Appellants’ other contentions are patently frivolous. The search warrant to which appellants object was issued upon an affidavit setting out ample information to sustain an independent determination that probable cause existed; although the information contained in the affidavit was not based on the personal knowledge of the affiant, it was based on the personal observations of a fellow law enforcement official engaged in the same investigation and as such could be presumed reliable. The trial judge followed to the letter the procedures we outlined in United States v. Sutherland for determining before trial whether photographic spreads used in a particular case are impermissively suggestive, and there is no indication in the record that he erred in ruling that the photographic spreads used in this case were not impermissively suggestive. The defense of entrapment is normally one of fact for the jury to decide, and under the facts of this case it was proper to submit the question of entrapment to the jury. Finally the evidence presented in this case was sufficient to support the jury’s determination that Hayles knew the bill he passed in Ma-bank was counterfeit. In deciding the question of guilty knowledge the jury had every right to scrutinize all of Hayles’ conduct, not just his actions at the time of the Mabank incident. The record is replete with evidence that Hayles was one of the leaders of this counterfeiting operation; from this evidence it can readily be inferred beyond a reasonable doubt that Hayles knew he was passing counterfeit money when caught in Mabank.

We have considered all of the contentions of each of the four appellants, Hayles, Mullins, Bullock and Waggoner and find them to be without merit. They received a fair trial, and there was overwhelming evidence of their guilt.

For the foregoing reasons the judgment of the district court is affirmed. 
      
      . 377 U.S. 201, 84 S.Ct. 1199, 12 L.Ed.2d 246 (1964).
     
      
      . Id. at 207, 84 S.Ct. at 1203.
     
      
      . Johnson v.

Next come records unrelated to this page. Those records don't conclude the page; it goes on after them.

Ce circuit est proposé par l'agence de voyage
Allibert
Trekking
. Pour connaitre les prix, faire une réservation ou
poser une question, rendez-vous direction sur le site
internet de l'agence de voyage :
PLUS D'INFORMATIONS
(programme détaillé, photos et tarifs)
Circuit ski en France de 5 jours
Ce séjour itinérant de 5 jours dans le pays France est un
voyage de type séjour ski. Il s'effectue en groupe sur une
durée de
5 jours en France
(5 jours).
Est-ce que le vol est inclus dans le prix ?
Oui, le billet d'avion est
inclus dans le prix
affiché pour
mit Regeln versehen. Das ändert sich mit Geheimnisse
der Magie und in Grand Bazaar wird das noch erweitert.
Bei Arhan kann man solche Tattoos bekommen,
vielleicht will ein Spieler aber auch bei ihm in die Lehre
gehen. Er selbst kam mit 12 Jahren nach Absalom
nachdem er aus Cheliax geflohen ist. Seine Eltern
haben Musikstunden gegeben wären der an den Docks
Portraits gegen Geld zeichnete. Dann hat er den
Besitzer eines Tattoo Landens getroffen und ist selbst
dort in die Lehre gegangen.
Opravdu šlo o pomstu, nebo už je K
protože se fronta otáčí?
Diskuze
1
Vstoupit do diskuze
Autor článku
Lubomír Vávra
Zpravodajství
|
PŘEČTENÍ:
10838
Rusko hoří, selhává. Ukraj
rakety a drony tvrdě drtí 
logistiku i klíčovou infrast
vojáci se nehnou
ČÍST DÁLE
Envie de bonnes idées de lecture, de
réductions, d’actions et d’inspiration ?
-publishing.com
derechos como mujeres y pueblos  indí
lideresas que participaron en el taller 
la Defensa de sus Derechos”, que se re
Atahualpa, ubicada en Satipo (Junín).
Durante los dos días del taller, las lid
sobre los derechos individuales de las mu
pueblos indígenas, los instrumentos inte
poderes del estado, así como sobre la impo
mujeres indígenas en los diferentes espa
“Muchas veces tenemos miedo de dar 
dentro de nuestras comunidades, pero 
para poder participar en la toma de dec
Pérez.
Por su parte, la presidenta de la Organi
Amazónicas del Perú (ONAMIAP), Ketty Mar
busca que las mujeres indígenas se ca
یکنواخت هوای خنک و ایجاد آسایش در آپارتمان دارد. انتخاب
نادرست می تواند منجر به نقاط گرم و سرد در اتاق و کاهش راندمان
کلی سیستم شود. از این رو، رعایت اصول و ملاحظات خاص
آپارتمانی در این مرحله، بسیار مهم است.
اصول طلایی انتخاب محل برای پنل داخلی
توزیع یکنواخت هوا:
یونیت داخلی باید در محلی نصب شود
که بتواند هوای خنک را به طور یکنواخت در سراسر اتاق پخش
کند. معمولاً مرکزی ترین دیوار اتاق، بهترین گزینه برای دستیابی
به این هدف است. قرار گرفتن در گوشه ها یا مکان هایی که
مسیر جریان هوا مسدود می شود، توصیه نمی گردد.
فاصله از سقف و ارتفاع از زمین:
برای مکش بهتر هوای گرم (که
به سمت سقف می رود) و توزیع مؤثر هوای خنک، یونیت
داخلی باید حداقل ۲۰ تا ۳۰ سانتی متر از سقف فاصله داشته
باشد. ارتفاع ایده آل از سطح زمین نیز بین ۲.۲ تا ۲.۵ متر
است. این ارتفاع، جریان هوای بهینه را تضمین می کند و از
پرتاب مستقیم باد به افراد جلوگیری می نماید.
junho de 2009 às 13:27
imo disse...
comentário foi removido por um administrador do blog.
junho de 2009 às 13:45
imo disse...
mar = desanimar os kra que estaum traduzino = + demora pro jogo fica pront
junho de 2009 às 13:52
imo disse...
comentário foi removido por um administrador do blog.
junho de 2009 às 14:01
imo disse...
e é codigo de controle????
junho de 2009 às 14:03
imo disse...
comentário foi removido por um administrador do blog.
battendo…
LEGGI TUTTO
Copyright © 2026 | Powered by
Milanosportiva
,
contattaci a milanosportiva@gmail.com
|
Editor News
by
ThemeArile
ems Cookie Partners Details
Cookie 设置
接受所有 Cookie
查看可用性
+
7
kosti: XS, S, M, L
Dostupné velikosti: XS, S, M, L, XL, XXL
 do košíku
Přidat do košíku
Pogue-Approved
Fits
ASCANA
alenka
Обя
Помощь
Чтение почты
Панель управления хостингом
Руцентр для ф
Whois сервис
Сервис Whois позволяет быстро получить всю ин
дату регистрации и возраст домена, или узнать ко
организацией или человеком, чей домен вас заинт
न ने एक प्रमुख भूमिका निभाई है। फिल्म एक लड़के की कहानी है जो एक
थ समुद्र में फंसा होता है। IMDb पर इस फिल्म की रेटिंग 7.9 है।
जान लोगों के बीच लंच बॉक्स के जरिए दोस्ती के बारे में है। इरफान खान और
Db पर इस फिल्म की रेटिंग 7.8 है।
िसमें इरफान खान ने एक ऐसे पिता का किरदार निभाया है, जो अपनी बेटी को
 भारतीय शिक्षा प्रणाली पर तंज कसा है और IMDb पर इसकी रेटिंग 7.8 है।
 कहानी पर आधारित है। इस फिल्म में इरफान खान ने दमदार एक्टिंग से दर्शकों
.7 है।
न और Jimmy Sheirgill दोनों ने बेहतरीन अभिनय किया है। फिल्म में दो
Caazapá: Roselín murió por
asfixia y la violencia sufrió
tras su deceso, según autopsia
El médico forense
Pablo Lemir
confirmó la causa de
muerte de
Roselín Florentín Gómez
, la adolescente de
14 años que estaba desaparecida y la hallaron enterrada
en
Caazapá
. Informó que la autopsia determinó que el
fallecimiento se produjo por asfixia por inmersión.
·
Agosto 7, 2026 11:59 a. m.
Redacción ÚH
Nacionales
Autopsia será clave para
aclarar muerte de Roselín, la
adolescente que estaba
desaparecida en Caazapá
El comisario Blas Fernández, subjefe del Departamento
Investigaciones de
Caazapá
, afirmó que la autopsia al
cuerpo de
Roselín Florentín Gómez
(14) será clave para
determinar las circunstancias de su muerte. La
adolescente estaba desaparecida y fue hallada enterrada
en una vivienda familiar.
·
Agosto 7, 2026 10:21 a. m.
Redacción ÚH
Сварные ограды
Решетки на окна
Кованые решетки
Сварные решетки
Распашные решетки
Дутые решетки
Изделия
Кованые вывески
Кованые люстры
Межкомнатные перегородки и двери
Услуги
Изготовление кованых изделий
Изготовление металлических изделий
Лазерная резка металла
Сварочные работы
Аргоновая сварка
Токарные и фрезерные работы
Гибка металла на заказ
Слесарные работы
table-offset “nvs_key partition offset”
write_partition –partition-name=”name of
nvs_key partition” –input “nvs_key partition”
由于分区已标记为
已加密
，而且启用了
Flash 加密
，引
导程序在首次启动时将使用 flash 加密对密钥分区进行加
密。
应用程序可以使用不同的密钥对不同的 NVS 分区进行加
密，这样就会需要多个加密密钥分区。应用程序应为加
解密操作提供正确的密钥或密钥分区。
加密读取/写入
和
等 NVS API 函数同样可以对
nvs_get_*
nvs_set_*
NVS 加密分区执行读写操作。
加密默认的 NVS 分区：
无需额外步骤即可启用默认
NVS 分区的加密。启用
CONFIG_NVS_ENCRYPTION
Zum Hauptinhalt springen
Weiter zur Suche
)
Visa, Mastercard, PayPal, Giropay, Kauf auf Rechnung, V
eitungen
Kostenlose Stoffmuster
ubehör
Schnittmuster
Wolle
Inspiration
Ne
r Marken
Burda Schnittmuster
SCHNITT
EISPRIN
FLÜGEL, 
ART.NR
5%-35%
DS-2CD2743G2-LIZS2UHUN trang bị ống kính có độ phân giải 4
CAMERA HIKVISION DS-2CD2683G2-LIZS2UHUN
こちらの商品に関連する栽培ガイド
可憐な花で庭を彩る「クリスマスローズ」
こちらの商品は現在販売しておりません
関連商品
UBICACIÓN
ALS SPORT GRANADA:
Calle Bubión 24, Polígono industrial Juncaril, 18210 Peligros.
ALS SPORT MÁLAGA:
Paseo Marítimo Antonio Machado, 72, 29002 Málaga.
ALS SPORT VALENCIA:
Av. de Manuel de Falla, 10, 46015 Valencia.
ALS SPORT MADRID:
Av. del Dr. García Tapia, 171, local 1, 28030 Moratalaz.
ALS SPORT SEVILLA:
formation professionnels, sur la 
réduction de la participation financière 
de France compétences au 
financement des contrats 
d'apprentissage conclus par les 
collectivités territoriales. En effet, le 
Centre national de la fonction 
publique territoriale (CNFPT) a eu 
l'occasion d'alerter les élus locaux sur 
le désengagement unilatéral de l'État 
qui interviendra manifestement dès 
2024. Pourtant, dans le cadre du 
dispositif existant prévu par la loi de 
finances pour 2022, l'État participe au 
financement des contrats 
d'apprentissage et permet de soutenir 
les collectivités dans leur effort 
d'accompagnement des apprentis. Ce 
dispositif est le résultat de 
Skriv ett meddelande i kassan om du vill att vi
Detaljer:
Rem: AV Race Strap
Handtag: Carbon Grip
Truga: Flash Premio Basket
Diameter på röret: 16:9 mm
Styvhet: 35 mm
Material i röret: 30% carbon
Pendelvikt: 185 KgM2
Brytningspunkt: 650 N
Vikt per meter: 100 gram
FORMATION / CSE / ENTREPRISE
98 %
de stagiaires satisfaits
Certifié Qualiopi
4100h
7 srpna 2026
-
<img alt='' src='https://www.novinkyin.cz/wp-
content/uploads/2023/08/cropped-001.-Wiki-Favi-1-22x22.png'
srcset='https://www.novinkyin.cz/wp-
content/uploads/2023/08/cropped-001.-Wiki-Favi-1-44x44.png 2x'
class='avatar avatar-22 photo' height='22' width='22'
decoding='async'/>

New Jersey, 384 U.S. 719, 730, 88 S.Ct. 1772, 16 L.Ed.2d 882 (1966).
     
      
      . Hoffa v. United States, 385 U.S. 293, 303-304, 87 S.Ct. 408, 17 L.Ed.2d 374 (1966). See also United States v. Knoll, 379 F.2d 427 (5th Cir. 1967); United States v. Garcia, 377 F.2d 321 (2d Cir. 1967); and Hurst v. United States, 370 F.2d 161 (5th Cir. 1967), cert. denied 387 U.S. 910, 87 S.Ct. 1687, 18 L.Ed.2d 628.
     
      
      . United States v. Missler, 414 F.2d 1293, 1303 (4th Cir. 1969).
     
      
      . See Kirby v. Illinois, 406 U.S. 682, 92 S.Ct. 1877, 32 L.Ed.2d 411, 417 (1972) in which the Supreme Court emphasized that it was not until the government has completed its investigation and formally committed itself to prosecute that one’s Sixth Amendment right to counsel attaches. The right does not come into play until after the initiation of adversary judicial criminal proceedings — whether by way of formal charge, preliminary hearing, indictment, information, or arraignment.
     
      
      . Chapman v. California, 386 U.S. 18, 87 S.Ct. 824, 17 L.Ed.2d 705 (1967). We also take note of the fact that the sentences received by Hayles and Bullock under the conspiracy count are to run concurrently with the sentences received under the substantive counts. Although Waggoner was convicted on the conspiracy count only, he did not participate in the taped conversations and has no standing to complain about the introduction of them into evidence. Mullins likewise did not participate in the taped conversations, and, in addition, the sentences received by him under the conspiracy count and the substantive counts are to run concurrently. See Hirabayashi v. United States, 320 U.S. 81, 63 S.Ct. 1375, 87 L.Ed. 1774 (1943).
     
      
      . See, e. g., United States v. Ventresca, 380 U.S. 102, 111, 85 S.Ct. 741, 13 L.Ed. 2d 684 (1965).
     
      
      . 428 F.2d 1152, 1155 (5th Cir. 1970).
     
      
      . See, e. g., United States v. Judice, 457 F.2d 414, 417 (5th Cir. 1972).